> REQUIREMENT
Copy every one of the following dataset entries word for word, leaving out the pictures.

Dataset entries

□ □ □ □ □ □ □

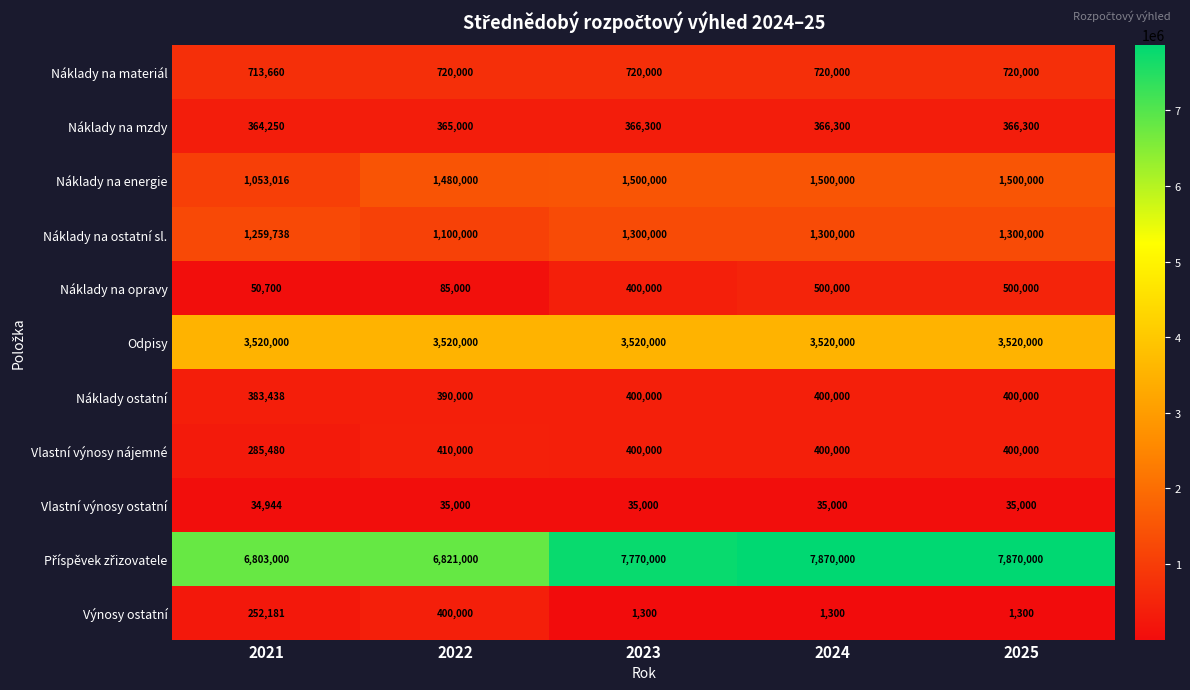

At how many categories does at least one series exceed 2277611?

5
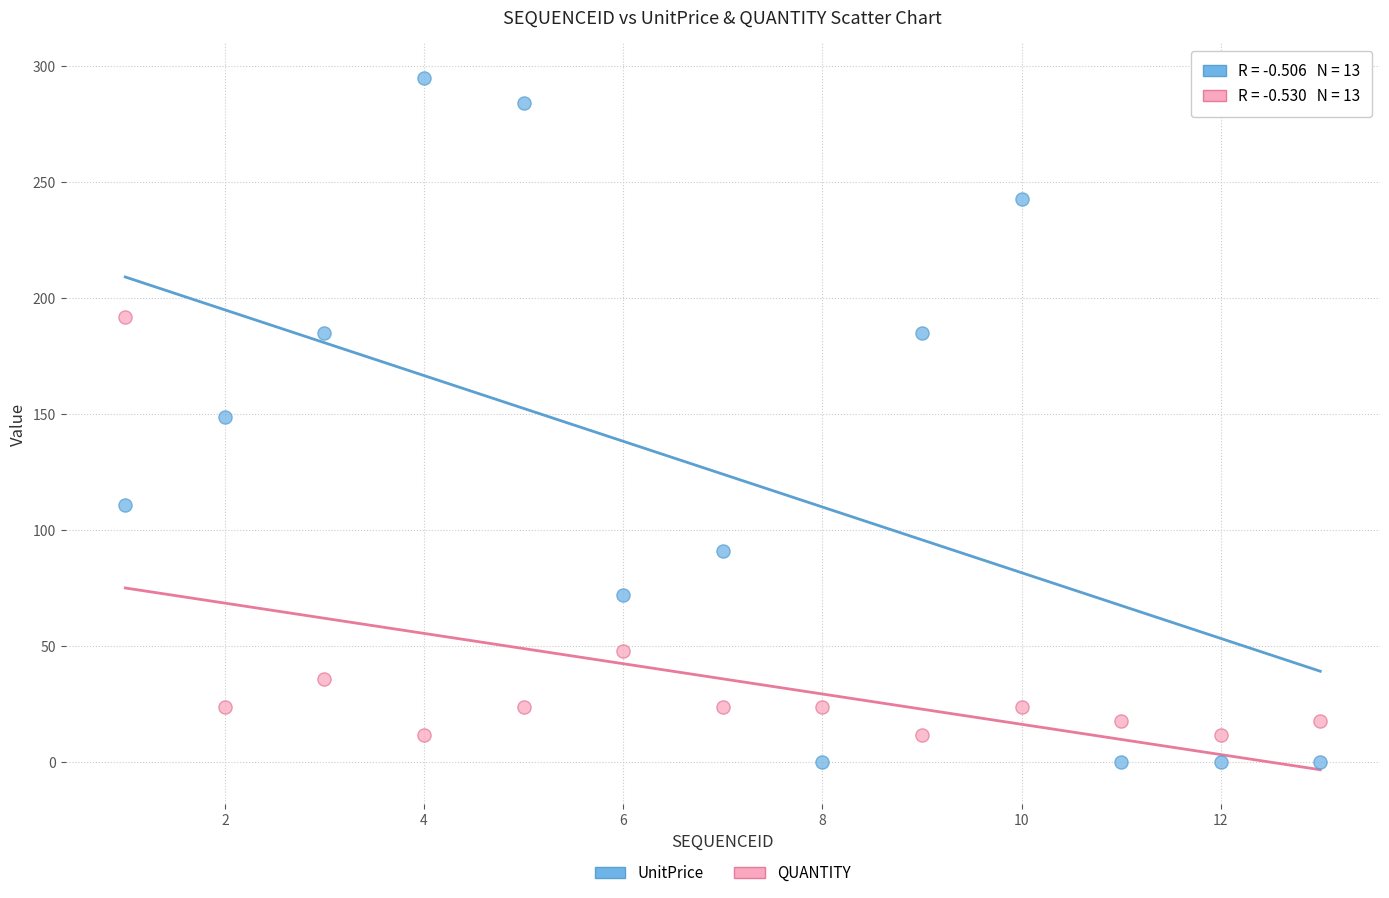

Across all data points, what is the range of Y values (max minus min)?

295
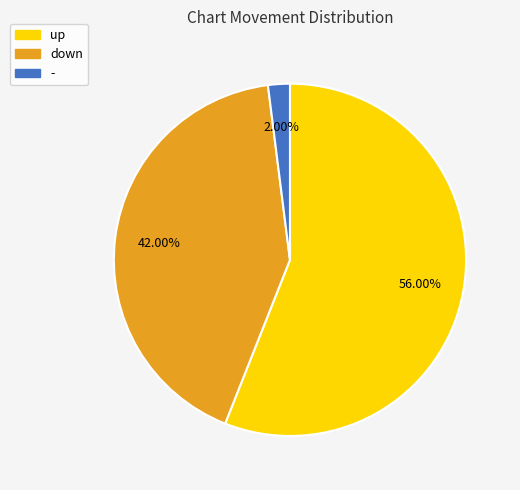

Is the sum of - and down greater than half?

No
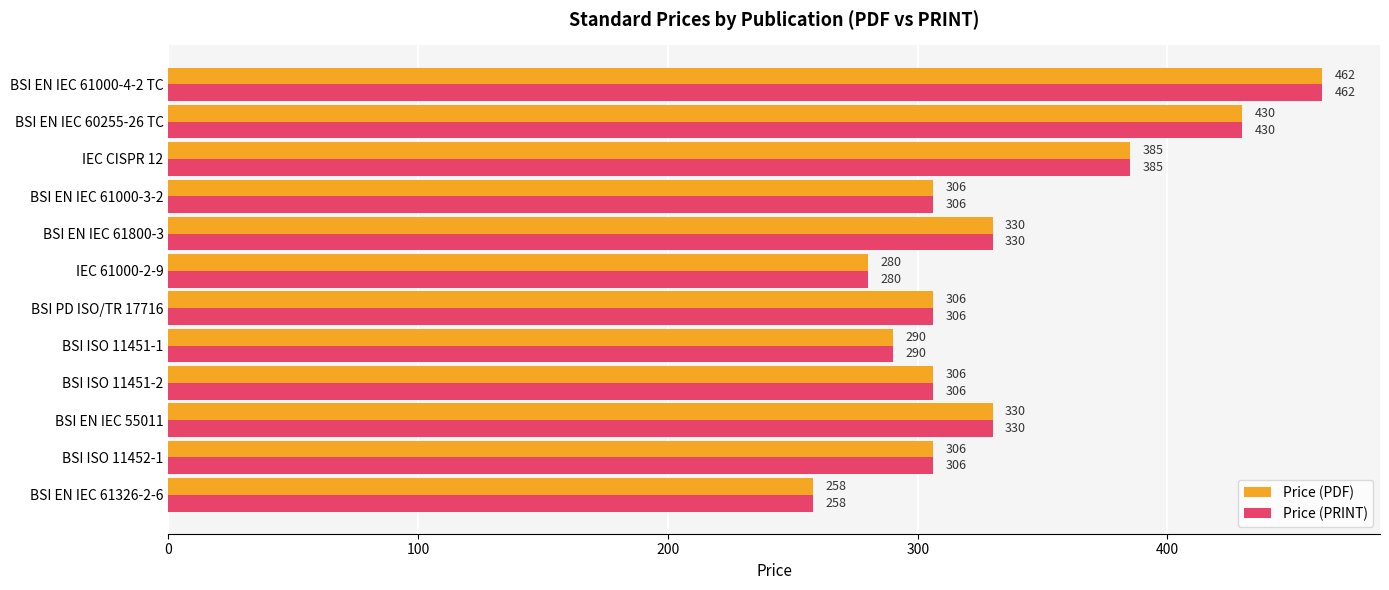

Is the value of Price (PRINT) at BSI EN IEC 60255-26 TC greater than the value of Price (PDF) at IEC CISPR 12?

Yes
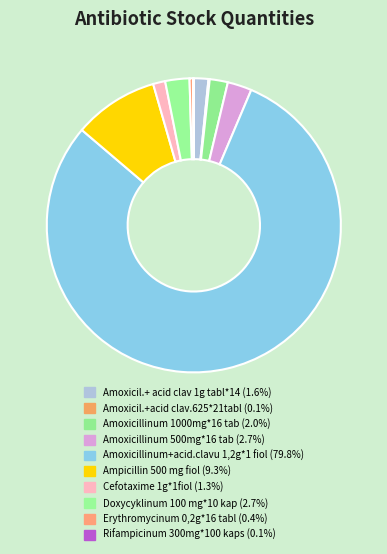

Which slice is the smallest?

Rifampicinum 300mg*100 kaps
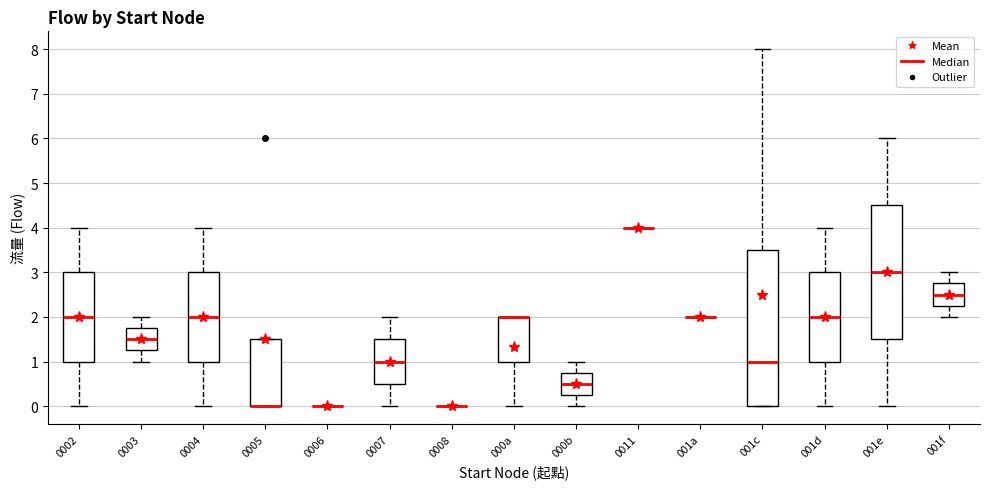

Reading left to right, transcribe this box plot: for each box, give where its median line is, the range the box spans, and where its two whiskers end, as read against the y-axis. The values are not printed on the chart, so give them approximately, as read against the axis.

0002: median 2.0, box 1.0 to 3.0, whiskers 0.0 to 4.0
0003: median 1.5, box 1.3 to 1.8, whiskers 1.0 to 2.0
0004: median 2.0, box 1.0 to 3.0, whiskers 0.0 to 4.0
0005: median 0.0 (drawn on the box's lower edge), box 0.0 to 1.5, whiskers 0.0 to 1.5
0006: box collapsed to a line at 0.0, whiskers 0.0 to 0.0
0007: median 1.0, box 0.5 to 1.5, whiskers 0.0 to 2.0
0008: box collapsed to a line at 0.0, whiskers 0.0 to 0.0
000a: median 2.0 (drawn on the box's upper edge), box 1.0 to 2.0, whiskers 0.0 to 2.0
000b: median 0.5, box 0.3 to 0.8, whiskers 0.0 to 1.0
0011: box collapsed to a line at 4.0, whiskers 4.0 to 4.0
001a: box collapsed to a line at 2.0, whiskers 2.0 to 2.0
001c: median 1.0, box 0.0 to 3.5, whiskers 0.0 to 8.0
001d: median 2.0, box 1.0 to 3.0, whiskers 0.0 to 4.0
001e: median 3.0, box 1.5 to 4.5, whiskers 0.0 to 6.0
001f: median 2.5, box 2.3 to 2.8, whiskers 2.0 to 3.0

□ □ □ □ □ □ □

> COMPLETED EXERCISE
At how many categories does at least one series exceed 2277611?

5

Across all data points, what is the range of Y values (max minus min)?

295

Is the sum of - and down greater than half?

No

Is the value of Price (PRINT) at BSI EN IEC 60255-26 TC greater than the value of Price (PDF) at IEC CISPR 12?

Yes

Which slice is the smallest?

Rifampicinum 300mg*100 kaps

Reading left to right, transcribe this box plot: for each box, give where its median line is, the range the box spans, and where its two whiskers end, as read against the y-axis. The values are not printed on the chart, so give them approximately, as read against the axis.

0002: median 2.0, box 1.0 to 3.0, whiskers 0.0 to 4.0
0003: median 1.5, box 1.3 to 1.8, whiskers 1.0 to 2.0
0004: median 2.0, box 1.0 to 3.0, whiskers 0.0 to 4.0
0005: median 0.0 (drawn on the box's lower edge), box 0.0 to 1.5, whiskers 0.0 to 1.5
0006: box collapsed to a line at 0.0, whiskers 0.0 to 0.0
0007: median 1.0, box 0.5 to 1.5, whiskers 0.0 to 2.0
0008: box collapsed to a line at 0.0, whiskers 0.0 to 0.0
000a: median 2.0 (drawn on the box's upper edge), box 1.0 to 2.0, whiskers 0.0 to 2.0
000b: median 0.5, box 0.3 to 0.8, whiskers 0.0 to 1.0
0011: box collapsed to a line at 4.0, whiskers 4.0 to 4.0
001a: box collapsed to a line at 2.0, whiskers 2.0 to 2.0
001c: median 1.0, box 0.0 to 3.5, whiskers 0.0 to 8.0
001d: median 2.0, box 1.0 to 3.0, whiskers 0.0 to 4.0
001e: median 3.0, box 1.5 to 4.5, whiskers 0.0 to 6.0
001f: median 2.5, box 2.3 to 2.8, whiskers 2.0 to 3.0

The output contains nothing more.